Qu’en est-il de la valeur ajoutée créée par cette administration, et quel serait le moyen d’évaluer sa contribution dans l’économie tunisienne, à part celui de la proportion des salaires publics dans le PIB ?
D’autre part, l’expérience internationale a prouvé que l’administration devrait être constituée majoritairement de métiers techniques et ne doit plus être focalisée sur les métiers de support veillant au respect des procédures et des lois en vigueur. Est-ce que la Tunisie dispose de compétences lui permettant de se mesurer à d’autres économies dans le monde ?
Le benchmark international permettra de nous situer à ce niveau et le premier panel du forum permettra effectivement de débattre de la « mesure de la performance de l’administration publique ».
La réorganisation de l’administration, le basculement du mode de gestion par fonction au mode de gestion par métier et la mise en place d’un nouveau système de rémunération capable d’attirer et retenir les compétences sont tous des défis de premier plan que l’administration n’a pas encore su relever. Il est, aussi, à noter que l’administration, dans sa conception actuelle va à l’encontre du concept organisationnel tel qu’adopté par toutes les économies du monde, à savoir la gestion suivant les chaînes de valeur. Cette problématique, sera traitée dans le cadre du second panel sur « La gestion de l’administration : réaffectation des ressources et motivation des managers ».
La relation entre le gouvernement et l’administration est une question de première importance. En effet, il est de plus en plus question de séparation entre la conception des politiques publiques et l’opérationnalisation de ces politiques. Le rôle et les prérogatives de la haute fonction publique devront être au cœur du débat.
A quel point l’autorité ministérielle de tutelle devrait être impliquée dans l’adoption de décisions à l’échelle de chaque ministère ? Quel est le rôle du directeur général et quelles attributions à chaque direction relevant des différents ministères ?
Toutes ces questions pourront être débattues dans le cadre du troisième panel sur le thème «Pour une nouvelle relation gouvernement- administration ».
De même, l’administration tunisienne dispose de multiples établissements publics allant des entreprises publiques aux offices et aux caisses. Cette pléthore d’institutions peut porter à confusion et compliquer le mode d’adoption des réformes. La question du mode de gouvernance est ainsi soulevée, la raison d’être de ces établissements de même que leur mode de fonctionnement est à interroger surtout qu’il pourrait y avoir chevauchement entre les missions et les attributions de chaque institution. Cette problématique sera traitée dans le cadre du quatrième panel sur le thème : « Pour une meilleure gestion des entreprises publiques ».

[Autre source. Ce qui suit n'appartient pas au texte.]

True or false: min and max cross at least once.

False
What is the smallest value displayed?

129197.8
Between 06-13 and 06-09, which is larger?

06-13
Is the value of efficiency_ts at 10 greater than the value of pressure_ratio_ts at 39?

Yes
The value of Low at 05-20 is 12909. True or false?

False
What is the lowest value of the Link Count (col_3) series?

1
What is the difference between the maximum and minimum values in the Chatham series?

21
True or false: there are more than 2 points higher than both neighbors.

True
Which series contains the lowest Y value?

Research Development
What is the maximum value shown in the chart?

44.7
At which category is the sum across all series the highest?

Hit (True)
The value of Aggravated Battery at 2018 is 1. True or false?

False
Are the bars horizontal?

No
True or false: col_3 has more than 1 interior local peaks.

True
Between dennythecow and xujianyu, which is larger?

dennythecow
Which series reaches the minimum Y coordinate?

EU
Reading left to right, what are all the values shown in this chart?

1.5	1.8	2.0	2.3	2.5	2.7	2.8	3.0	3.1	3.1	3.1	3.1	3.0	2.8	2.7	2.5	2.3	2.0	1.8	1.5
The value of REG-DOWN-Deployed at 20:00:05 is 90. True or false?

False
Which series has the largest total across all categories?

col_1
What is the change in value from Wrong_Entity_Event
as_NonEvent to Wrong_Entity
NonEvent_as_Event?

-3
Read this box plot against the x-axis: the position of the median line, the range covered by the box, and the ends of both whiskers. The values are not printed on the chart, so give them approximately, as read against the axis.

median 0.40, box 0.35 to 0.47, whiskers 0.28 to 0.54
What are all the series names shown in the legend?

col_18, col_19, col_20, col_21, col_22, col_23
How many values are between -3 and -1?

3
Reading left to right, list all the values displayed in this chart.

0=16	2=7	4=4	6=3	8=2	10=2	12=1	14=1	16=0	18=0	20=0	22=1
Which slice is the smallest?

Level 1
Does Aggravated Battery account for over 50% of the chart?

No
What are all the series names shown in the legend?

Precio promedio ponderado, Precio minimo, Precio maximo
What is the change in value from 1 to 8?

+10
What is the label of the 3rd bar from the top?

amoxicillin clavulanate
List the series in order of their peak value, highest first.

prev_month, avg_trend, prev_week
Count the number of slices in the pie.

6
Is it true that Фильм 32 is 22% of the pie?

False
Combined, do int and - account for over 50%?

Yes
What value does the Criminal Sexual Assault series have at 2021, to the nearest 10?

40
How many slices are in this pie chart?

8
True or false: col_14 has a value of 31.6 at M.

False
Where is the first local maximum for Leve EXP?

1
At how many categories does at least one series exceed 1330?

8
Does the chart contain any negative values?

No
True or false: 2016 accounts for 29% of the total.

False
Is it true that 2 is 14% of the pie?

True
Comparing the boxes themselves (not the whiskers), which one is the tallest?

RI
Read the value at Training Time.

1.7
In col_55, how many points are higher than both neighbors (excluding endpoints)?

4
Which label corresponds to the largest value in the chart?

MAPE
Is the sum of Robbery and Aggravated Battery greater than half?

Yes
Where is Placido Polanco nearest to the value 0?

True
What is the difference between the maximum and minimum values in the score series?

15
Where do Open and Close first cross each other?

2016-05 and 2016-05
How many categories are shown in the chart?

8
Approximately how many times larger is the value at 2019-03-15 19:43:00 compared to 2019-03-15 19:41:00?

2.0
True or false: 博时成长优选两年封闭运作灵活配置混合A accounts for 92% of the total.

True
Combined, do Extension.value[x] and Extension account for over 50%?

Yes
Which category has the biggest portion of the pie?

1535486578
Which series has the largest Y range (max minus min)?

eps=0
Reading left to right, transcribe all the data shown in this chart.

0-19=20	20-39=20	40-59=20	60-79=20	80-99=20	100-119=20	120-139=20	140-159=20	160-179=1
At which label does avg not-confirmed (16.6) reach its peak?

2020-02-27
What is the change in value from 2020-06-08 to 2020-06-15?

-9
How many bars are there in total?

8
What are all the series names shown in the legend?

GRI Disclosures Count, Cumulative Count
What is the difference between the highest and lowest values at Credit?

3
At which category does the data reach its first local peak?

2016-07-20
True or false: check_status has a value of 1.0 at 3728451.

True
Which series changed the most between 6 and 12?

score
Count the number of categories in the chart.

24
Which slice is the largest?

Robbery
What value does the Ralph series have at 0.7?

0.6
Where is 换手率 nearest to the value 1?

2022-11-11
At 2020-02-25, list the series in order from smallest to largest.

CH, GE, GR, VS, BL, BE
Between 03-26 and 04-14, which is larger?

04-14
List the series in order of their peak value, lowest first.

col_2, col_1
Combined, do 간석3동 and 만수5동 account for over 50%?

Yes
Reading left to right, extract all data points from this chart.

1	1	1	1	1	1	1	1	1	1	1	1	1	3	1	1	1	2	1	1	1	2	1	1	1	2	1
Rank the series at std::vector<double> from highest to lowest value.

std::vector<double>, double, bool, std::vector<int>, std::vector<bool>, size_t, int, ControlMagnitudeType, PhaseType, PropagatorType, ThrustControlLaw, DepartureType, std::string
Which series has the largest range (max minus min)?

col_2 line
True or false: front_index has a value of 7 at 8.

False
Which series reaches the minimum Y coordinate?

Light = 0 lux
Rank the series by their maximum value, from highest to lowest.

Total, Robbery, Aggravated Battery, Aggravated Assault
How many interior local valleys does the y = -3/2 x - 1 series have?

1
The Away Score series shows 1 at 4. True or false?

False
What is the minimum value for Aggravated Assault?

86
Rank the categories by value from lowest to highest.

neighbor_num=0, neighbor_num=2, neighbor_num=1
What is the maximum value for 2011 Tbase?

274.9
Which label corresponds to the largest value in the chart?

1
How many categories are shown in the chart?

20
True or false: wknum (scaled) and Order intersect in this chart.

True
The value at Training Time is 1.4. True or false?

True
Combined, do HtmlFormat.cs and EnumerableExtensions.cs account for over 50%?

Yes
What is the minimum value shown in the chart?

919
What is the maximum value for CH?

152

En outre, la Tunisie a, depuis l’émergence de la deuxième République, adopté deux principes fondamentaux à travers la nouvelle Constitution, à savoir l’indépendance de l’administration et la décentralisation.
Des questions se posent donc sur la relation entre l’administration centrale (ministères) et le gouvernement dont le ministre reste le chef et détenant le pouvoir de nomination, d’affectation et de promotion.
Quelle relation pourrait lier l’administration locale et centrale ? Mais aussi quelle relation entre l’administration locale et les nouvelles autorités locales ? Les organisateurs tenteront de répondre à ces questions dans le cadre du cinquième panel sur le thème : « Pour une administration décentralisée et performante ».
Notons que Tunisia Economic Forum est un événement international qui réunit, chaque année, experts, économistes, chefs d’entreprise, politiciens, acteurs de la société civile et des organisations internationales autour d’une problématique au cœur des préoccupations économiques et politiques.